Léon (« Puiseux », comme Victor le désigne de manière détachée, presque militaire, dans les lettres à son père) a quitté Paris, et va enseigner en remplacement à Brive où il est très vite en bisbille avec son proviseur. Heureusement, dès 1837, il sera muté au Collège royal de Poitiers, et cessera ses protestations, pour devenir quelques années plus tard un prof de fac d’histoire, rangé, faisant de la recherche, des articles, des ouvrages.

Victor, lui, entre Ier à l’ENS en mathématiques. Il se trouve à son tour dans les combles de Louis-le-Grand, les bâtiments de la rue d’Ulm ne sont toujours pas en projet [6].

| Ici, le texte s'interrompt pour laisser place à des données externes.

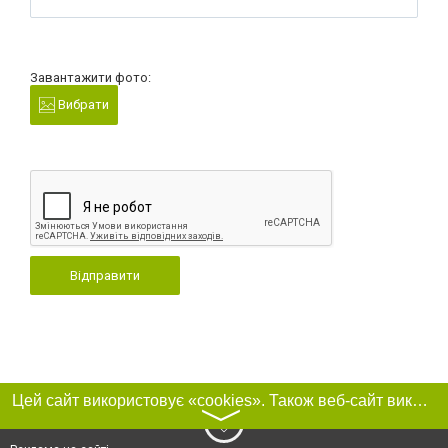
Завантажити фото:
Вибрати
Відправити
Цей сайт використовує «cookies». Також веб-сайт використовує інтернет-сервіс для збору технічних даних стосовно відвідувачів з метою отримання маркетингової та статистичної інформації. Умови обробки даних відвідувачів сайту див.
〉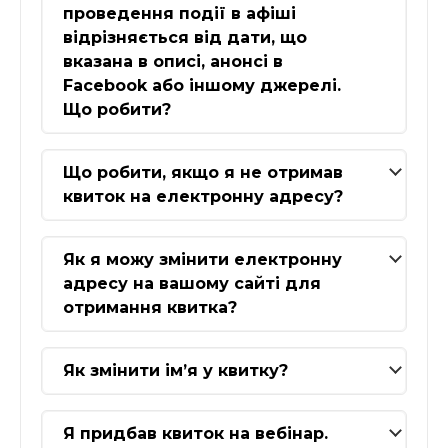
проведення події в афіші
відрізняється від дати, що
вказана в описі, анонсі в
Facebook або іншому джерелі.
Що робити?
Що робити, якщо я не отримав
квиток на електронну адресу?
Як я можу змінити електронну
адресу на вашому сайті для
отримання квитка?
Як змінити ім’я у квитку?
Я придбав квиток на вебінар.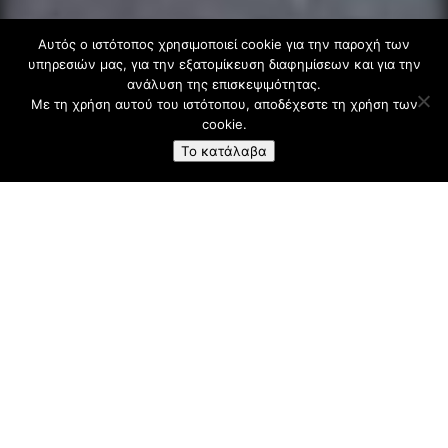
Αυτός ο ιστότοπος χρησιμοποιεί cookie για την παροχή των
υπηρεσιών μας, για την εξατομίκευση διαφημίσεων και για την
ανάλυση της επισκεψιμότητας.
Με τη χρήση αυτού του ιστότοπου, αποδέχεστε τη χρήση των
cookie.
Το κατάλαβα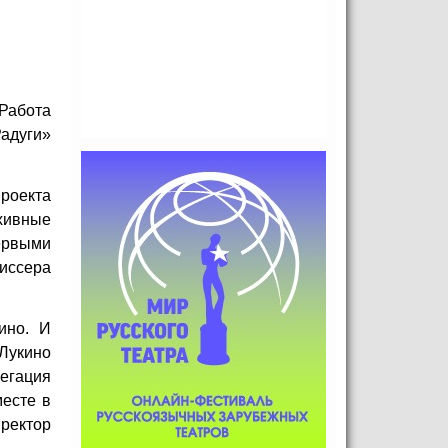
Работа
адуги»
роекта
хивные
ервыми
иссера
ино. И
Лукино
легация
месте в
ректор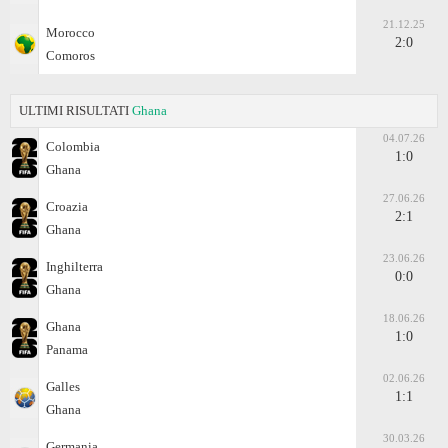
21.12.25
Morocco
2:0
Comoros
ULTIMI RISULTATI
Ghana
04.07.26
Colombia
1:0
Ghana
27.06.26
Croazia
2:1
Ghana
23.06.26
Inghilterra
0:0
Ghana
18.06.26
Ghana
1:0
Panama
02.06.26
Galles
1:1
Ghana
30.03.26
Germania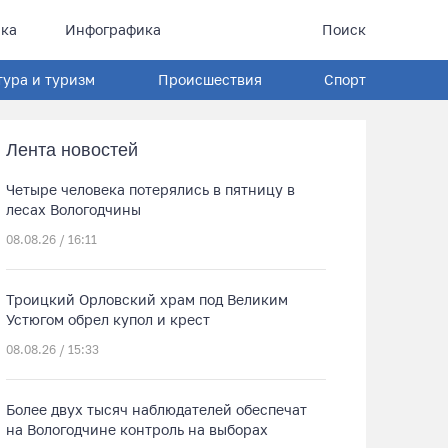
ка
Инфографика
Поиск
тура и туризм
Происшествия
Спорт
Лента новостей
Четыре человека потерялись в пятницу в
лесах Вологодчины
08.08.26 / 16:11
Троицкий Орловский храм под Великим
Устюгом обрел купол и крест
08.08.26 / 15:33
Более двух тысяч наблюдателей обеспечат
на Вологодчине контроль на выборах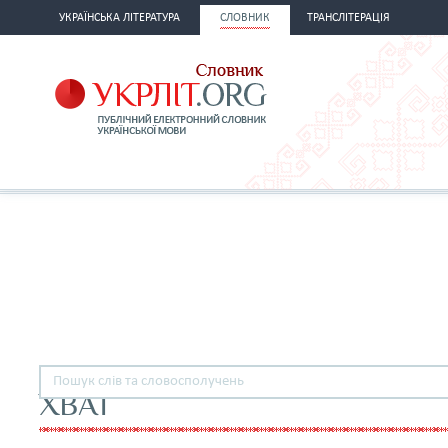
УКРАЇНСЬКА ЛІТЕРАТУРА
СЛОВНИК
ТРАНСЛІТЕРАЦІЯ
ХВАТ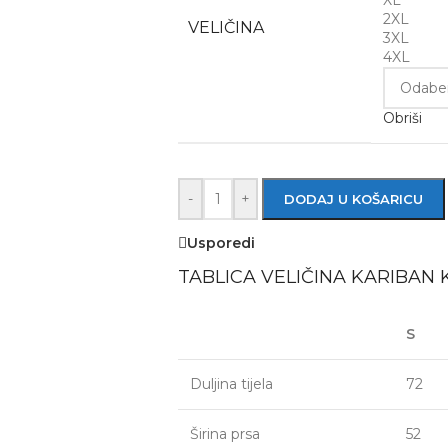
XL
2XL
VELIČINA
3XL
4XL
Obriši
-
+
DODAJ U KOŠARICU
Usporedi
TABLICA VELIČINA KARIBAN 
S
Duljina tijela
72
Širina prsa
52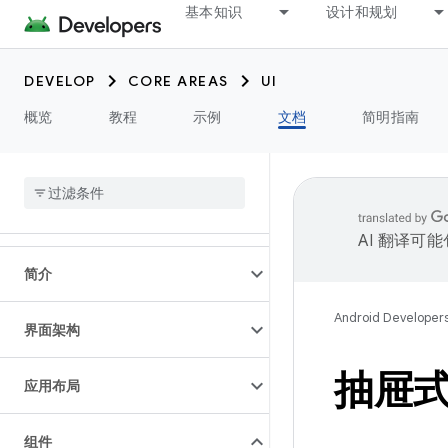
基本知识
设计和规划
DEVELOP
CORE AREAS
UI
概览
教程
示例
文档
简明指南
AI 翻译可
简介
Android Developer
界面架构
抽屉
应用布局
组件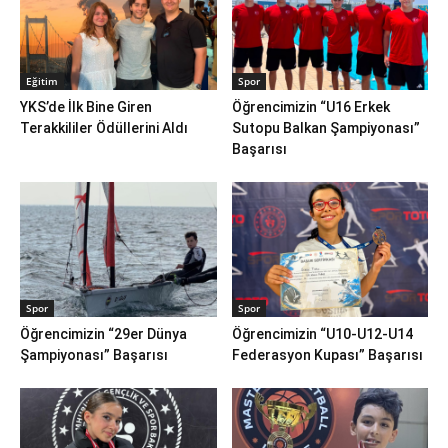
Eğitim
Spor
YKS’de İlk Bine Giren
Öğrencimizin “U16 Erkek
Terakkililer Ödüllerini Aldı
Sutopu Balkan Şampiyonası”
Başarısı
Spor
Spor
Öğrencimizin “29er Dünya
Öğrencimizin “U10-U12-U14
Şampiyonası” Başarısı
Federasyon Kupası” Başarısı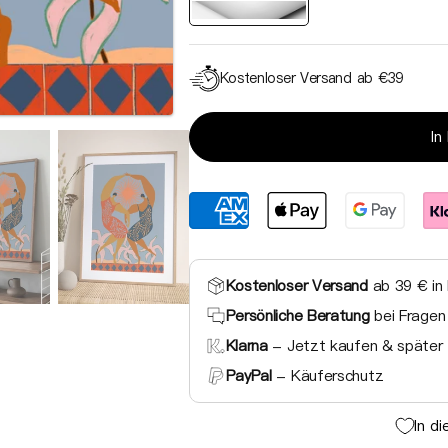
Kostenloser Versand ab €39
Medien
In
2
in
Galerieansicht
öffnen
Kostenloser Versand
ab 39 € in
Persönliche Beratung
bei Fragen
Klarna
- Jetzt kaufen & später 
PayPal
- Käuferschutz
In d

Une discipline de fer : lever à 5 heures en toutes saisons, sortie à 1 heure le jeudi, à midi le dimanche et rentrée à 9 heures ; deux mois de vacances l’été. Victor porte l’uniforme des jeunes normaliens : habit bleu à collet retombant avec deux palmes sur chaque coin, pantalon et gilet bleu.
Il y reste 4 ans, licence, agrégation et doctorat compris, et sort en 1841, agrégé de mathématiques, et docteur en mathématiques astromiques : sa thèse, illisible pour le grand public comme tout travail de mathématiques supérieures, est fort remarquée. Il la fera éditer une dizaine d’années plus tard. [7]

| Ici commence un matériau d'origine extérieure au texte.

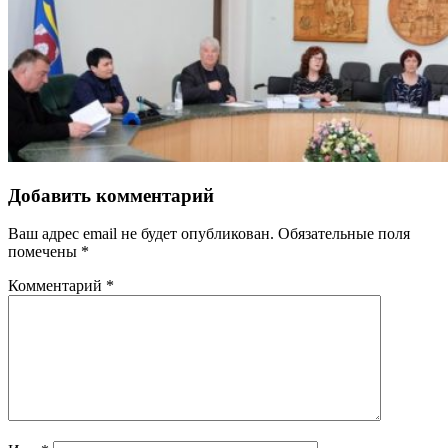
Добавить комментарий
Ваш адрес email не будет опубликован.
Обязательные поля
помечены
*
Комментарий
*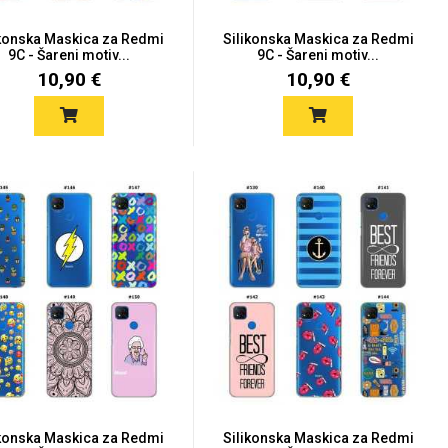
ikonska Maskica za Redmi
Silikonska Maskica za Redmi
9C - Šareni motiv...
9C - Šareni motiv...
10,90 €
10,90 €
ikonska Maskica za Redmi
Silikonska Maskica za Redmi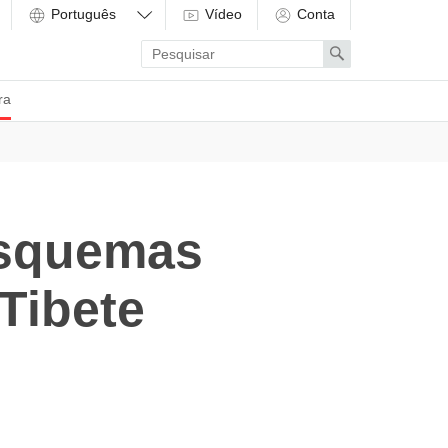
Vídeo
Conta
Enter
Search
search
term
ra
Esquemas
Tibete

Il a 21 ans. Devant lui, s’étend le monde des mathématiques et le monde tout court, qu’il connaît finalement si peu.

(À suivre)

Notes

[1J. Bertrand, « Éloge de M. Victor Puiseux, lu dans la séance publique annuelle de l’Académie des sciences du 5 mai 1884 », Bulletin des sciences mathématiques et astronomiques, 2e année, tome 8, n°1(1884), pp. 227-234.

[2J. Bertrand, op. cit. p. 230.

[3Lettre du 4 août 1835.

[4Ses termes à lui sont extra tempora

[5J. Bertrand, ibid. p. 230.

[6Le 24 mars 1841, « il est ouvert au ministère des Travaux publics un crédit extraordinaire de dix neuf cent soixante et dix huit mille francs pour être appliqué aux dépenses que nécessitera la construction d’un édifice à affecter à l’École normale » (art. 1er, loi du 24-27 mars 1841, IX Bull DCCLXLVI no 9206 in Duvergier J.B. tome 41, année 1841, p. 57 collection complète des lois, décrets ordonnances règlements et avis du Conseil d’État). Le 5 avril 1841, est voté « l’acquisition d’un terrain pour l’école normale situé à Paris, rue d’Ulm » (Bull. no 9328 , in Duvergier J.B., 1841).de plus en plus nécessaire. Art. de wikipedia

[7Puiseux, Victor, Sur l’invariabilité des grands axes des orbites des planètes, thèse d’astronomie présentée à la Faculté des sciences de Paris, le 21 août 1841, par M. V. Puiseux...impr. de Bachelier (devenue Dunod), 1850.